Claim dismissed Employment Tribunal · 15 May 2023

Ethical veganism claim fails: care home bank worker lacked continuity for unfair dismissal

A tribunal dismissed an unfair dismissal claim from a care home bank worker who refused the COVID-19 vaccine citing veganism, ruling she lacked continuity of service and her belief was not a protected characteristic.

1 min read · Last updated 18 May 2026

Case details

Key facts

  • The claimant was employed from 9 February 2016 until she became a bank worker on 22 November 2017.
  • From 22 November 2017, there was no obligation on the respondent to provide work nor on the claimant to accept shifts.
  • The claimant refused the COVID-19 vaccine citing her vegan diet, but did not provide evidence of a genuine philosophical belief in ethical veganism.
  • The claimant's last shift as a bank worker was on 12 August 2021.
  • The respondent terminated the claimant's employment on 12 November 2021 due to the vaccination mandate.

Timeline

  1. Employment started

    Claimant began employment as a contracted employee working 30 hours per week.

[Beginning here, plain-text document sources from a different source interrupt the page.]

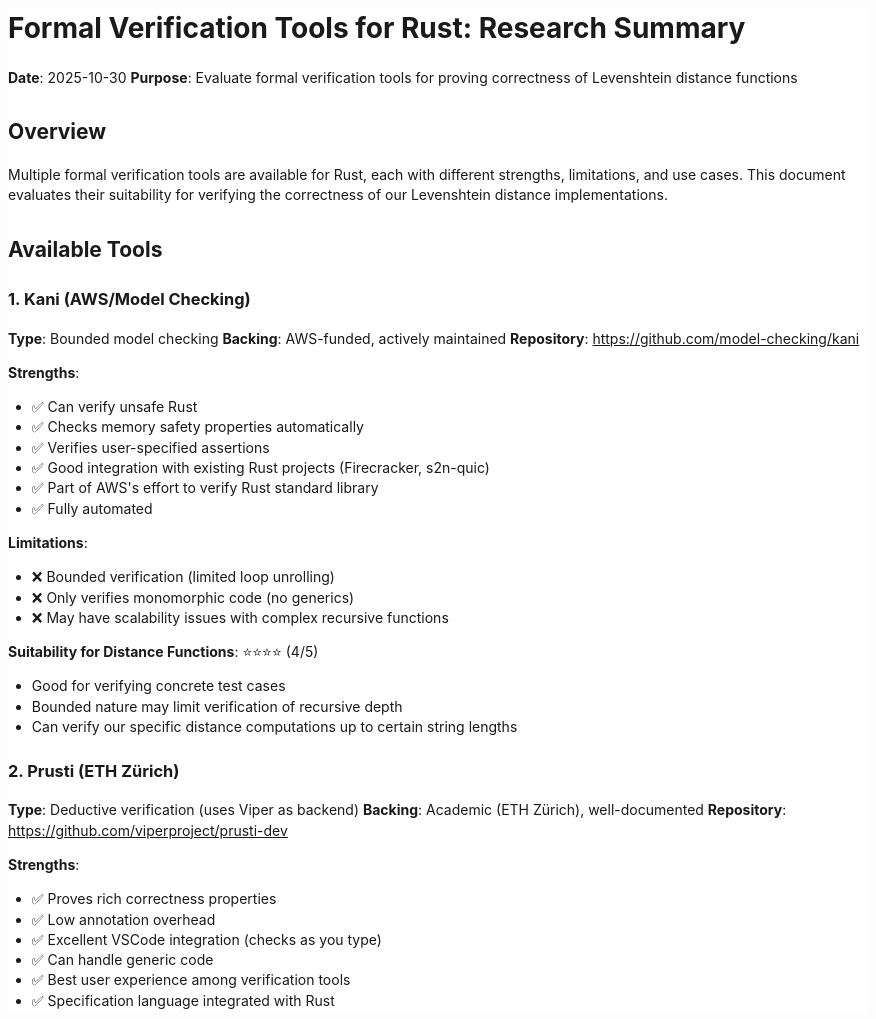 # Formal Verification Tools for Rust: Research Summary

**Date**: 2025-10-30
**Purpose**: Evaluate formal verification tools for proving correctness of Levenshtein distance functions

## Overview

Multiple formal verification tools are available for Rust, each with different strengths, limitations, and use cases. This document evaluates their suitability for verifying the correctness of our Levenshtein distance implementations.

## Available Tools

### 1. **Kani** (AWS/Model Checking)

**Type**: Bounded model checking
**Backing**: AWS-funded, actively maintained
**Repository**: https://github.com/model-checking/kani

**Strengths**:
- ✅ Can verify unsafe Rust
- ✅ Checks memory safety properties automatically
- ✅ Verifies user-specified assertions
- ✅ Good integration with existing Rust projects (Firecracker, s2n-quic)
- ✅ Part of AWS's effort to verify Rust standard library
- ✅ Fully automated

**Limitations**:
- ❌ Bounded verification (limited loop unrolling)
- ❌ Only verifies monomorphic code (no generics)
- ❌ May have scalability issues with complex recursive functions

**Suitability for Distance Functions**: ⭐⭐⭐⭐ (4/5)
- Good for verifying concrete test cases
- Bounded nature may limit verification of recursive depth
- Can verify our specific distance computations up to certain string lengths

### 2. **Prusti** (ETH Zürich)

**Type**: Deductive verification (uses Viper as backend)
**Backing**: Academic (ETH Zürich), well-documented
**Repository**: https://github.com/viperproject/prusti-dev

**Strengths**:
- ✅ Proves rich correctness properties
- ✅ Low annotation overhead
- ✅ Excellent VSCode integration (checks as you type)
- ✅ Can handle generic code
- ✅ Best user experience among verification tools
- ✅ Specification language integrated with Rust
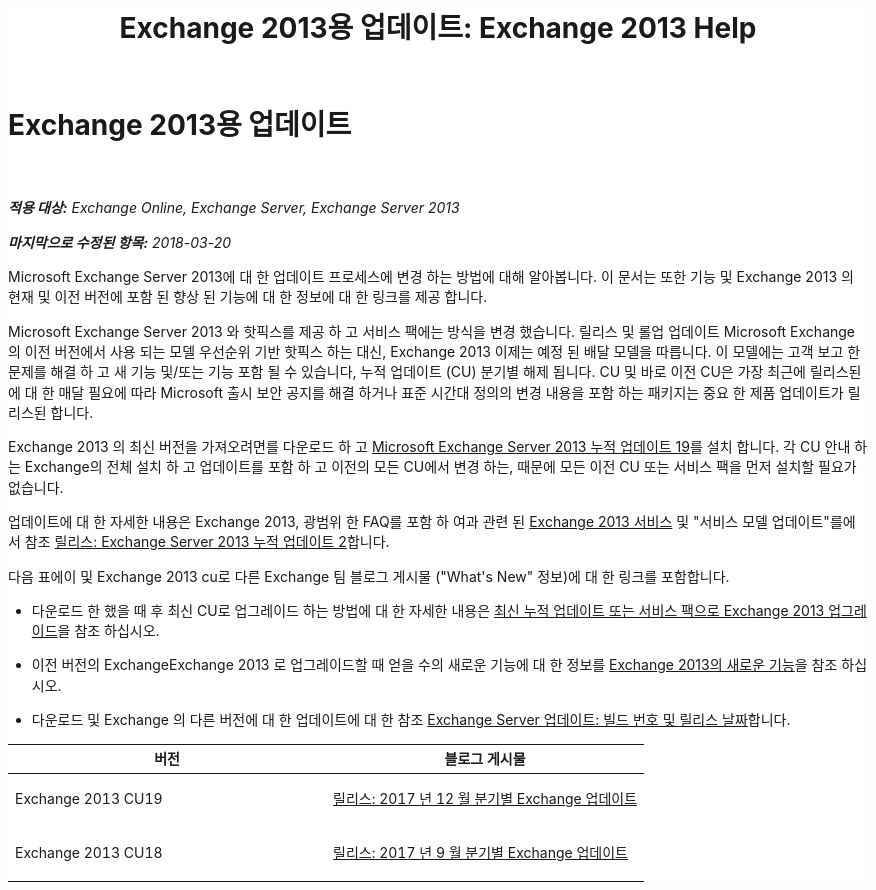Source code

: ﻿---
title: 'Exchange 2013용 업데이트: Exchange 2013 Help'
TOCTitle: Exchange 2013용 업데이트
ms:assetid: 9c1d8694-bd33-43af-a7ab-4caaada34745
ms:mtpsurl: https://technet.microsoft.com/ko-kr/library/JJ907309(v=EXCHG.150)
ms:contentKeyID: 51407726
ms.date: 05/22/2018
mtps_version: v=EXCHG.150
ms.translationtype: MT
---

# Exchange 2013용 업데이트

 

_**적용 대상:** Exchange Online, Exchange Server, Exchange Server 2013_

_**마지막으로 수정된 항목:** 2018-03-20_

Microsoft Exchange Server 2013에 대 한 업데이트 프로세스에 변경 하는 방법에 대해 알아봅니다. 이 문서는 또한 기능 및 Exchange 2013 의 현재 및 이전 버전에 포함 된 향상 된 기능에 대 한 정보에 대 한 링크를 제공 합니다.

Microsoft Exchange Server 2013 와 핫픽스를 제공 하 고 서비스 팩에는 방식을 변경 했습니다. 릴리스 및 롤업 업데이트 Microsoft Exchange 의 이전 버전에서 사용 되는 모델 우선순위 기반 핫픽스 하는 대신, Exchange 2013 이제는 예정 된 배달 모델을 따릅니다. 이 모델에는 고객 보고 한 문제를 해결 하 고 새 기능 및/또는 기능 포함 될 수 있습니다, 누적 업데이트 (CU) 분기별 해제 됩니다. CU 및 바로 이전 CU은 가장 최근에 릴리스된에 대 한 매달 필요에 따라 Microsoft 출시 보안 공지를 해결 하거나 표준 시간대 정의의 변경 내용을 포함 하는 패키지는 중요 한 제품 업데이트가 릴리스된 합니다.

Exchange 2013 의 최신 버전을 가져오려면를 다운로드 하 고 [Microsoft Exchange Server 2013 누적 업데이트 19](https://go.microsoft.com/fwlink/p/?linkid=865289)를 설치 합니다. 각 CU 안내 하는 Exchange의 전체 설치 하 고 업데이트를 포함 하 고 이전의 모든 CU에서 변경 하는, 때문에 모든 이전 CU 또는 서비스 팩을 먼저 설치할 필요가 없습니다.

업데이트에 대 한 자세한 내용은 Exchange 2013, 광범위 한 FAQ를 포함 하 여과 관련 된 [Exchange 2013 서비스](https://go.microsoft.com/fwlink/p/?linkid=282528) 및 "서비스 모델 업데이트"를에서 참조 [릴리스: Exchange Server 2013 누적 업데이트 2](https://go.microsoft.com/fwlink/p/?linkid=313613)합니다.

다음 표에이 및 Exchange 2013 cu로 다른 Exchange 팀 블로그 게시물 ("What's New" 정보)에 대 한 링크를 포함합니다.

  - 다운로드 한 했을 때 후 최신 CU로 업그레이드 하는 방법에 대 한 자세한 내용은 [최신 누적 업데이트 또는 서비스 팩으로 Exchange 2013 업그레이드](upgrade-exchange-2013-to-the-latest-cumulative-update-or-service-pack-exchange-2013-help.md)을 참조 하십시오.

  - 이전 버전의 ExchangeExchange 2013 로 업그레이드할 때 얻을 수의 새로운 기능에 대 한 정보를 [Exchange 2013의 새로운 기능](what-s-new-in-exchange-2013-exchange-2013-help.md)을 참조 하십시오.

  - 다운로드 및 Exchange 의 다른 버전에 대 한 업데이트에 대 한 참조 [Exchange Server 업데이트: 빌드 번호 및 릴리스 날짜](https://go.microsoft.com/fwlink/p/?linkid=512549)합니다.


<table>
<colgroup>
<col style="width: 50%" />
<col style="width: 50%" />
</colgroup>
<thead>
<tr class="header">
<th>버전</th>
<th>블로그 게시물</th>
</tr>
</thead>
<tbody>
<tr class="odd">
<td><p>Exchange 2013 CU19</p></td>
<td><p><a href="https://go.microsoft.com/fwlink/p/?linkid=865293">릴리스: 2017 년 12 월 분기별 Exchange 업데이트</a></p></td>
</tr>
<tr class="even">
<td><p>Exchange 2013 CU18</p></td>
<td><p><a href="https://go.microsoft.com/fwlink/p/?linkid=858936">릴리스: 2017 년 9 월 분기별 Exchange 업데이트</a></p></td>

  2. Request to become bank worker

    Claimant wrote to respondent requesting to relinquish contracted hours and be placed on the bank.

  3. Became bank worker

    Claimant transferred from contracted hours to bank work, with no obligation on either side to offer or accept shifts.

  4. First grievance raised

    Claimant raised a grievance about harassment, victimization, and detriment, but did not mention veganism.

  5. Vaccination redeployment letter

    Respondent informed claimant that from 11 November 2021, all staff must be vaccinated; offered temporary redeployment.

  6. Grievance hearing

    Claimant explained she followed a vegan diet and believed she would be exempt from the vaccine.

  7. Excluded from building

    Claimant was not allowed into the care home due to unvaccinated status.

  8. Vaccination review meeting

    Meeting held; no reference to veganism in notes.

  9. Termination of employment

    Respondent sent letter terminating claimant's employment without notice due to lack of vaccination exemption.

  10. Claim presented

    Claimant issued proceedings for unfair dismissal and discrimination.

The outcome

The tribunal dismissed both claims.

  • The claimant became a bank worker in November 2017, with no obligation on either side to offer or accept shifts. This broke continuity of service, so she did not have the two years' continuous employment needed for unfair dismissal.
  • Her belief in veganism was not a protected characteristic because she did not provide evidence of a genuine philosophical belief in ethical veganism; she simply followed a vegan diet.
  • No compensation was awarded as the claims were dismissed.

Lessons & takeaways

  • Bank workers and zero-hours staff should check whether their employment is continuous — gaps or lack of mutuality of obligation can prevent unfair dismissal claims.
  • To claim protection for a philosophical belief, you must show it is genuinely held, cogent, serious, and important — a mere dietary preference is not enough.
  • Employers facing vaccine mandates should document any belief-based objections carefully and consider whether the employee's belief meets the legal threshold.

When a vegan diet is not enough for discrimination protection

This case shows the importance of two key legal hurdles: continuity of service for unfair dismissal, and the threshold for a protected philosophical belief. The former care home bank worker argued that her refusal of the COVID-19 vaccine was based on ethical veganism, but the tribunal found she had not established a genuine philosophical belief — only a dietary preference.

The continuity trap for bank workers

The claimant had been a contracted employee from 2016 but voluntarily moved to bank work in 2017. From that point, there was no obligation on the employer to offer shifts or on her to accept them. This lack of 'mutuality of obligation' broke her continuity of service. Even though she worked many shifts during the pandemic, the tribunal held that the bank arrangement meant she could not count her earlier continuous employment. For anyone on zero-hours or bank contracts, this is a critical point: a break in the employment relationship can wipe out your right to claim unfair dismissal.

What the employer did right

The respondent, Willow Tower Opco1 Ltd, had a clear vaccination policy and offered temporary redeployment. They held a review meeting and terminated only when the legal mandate came into force. The tribunal noted that the claimant did not mention veganism in her initial grievance, and the meeting notes made no reference to it. This suggests employers should document any belief-based objections at the earliest opportunity.

Why the result matters

This decision reinforces that not every strongly held view qualifies as a protected belief under the Equality Act. The claimant needed to show her veganism was a 'philosophical belief' — cogent, serious, and important — not just a lifestyle choice. Without evidence of a genuine ethical conviction, the discrimination claim failed. For employees, this means that simply following a diet or having a personal opinion is unlikely to attract legal protection.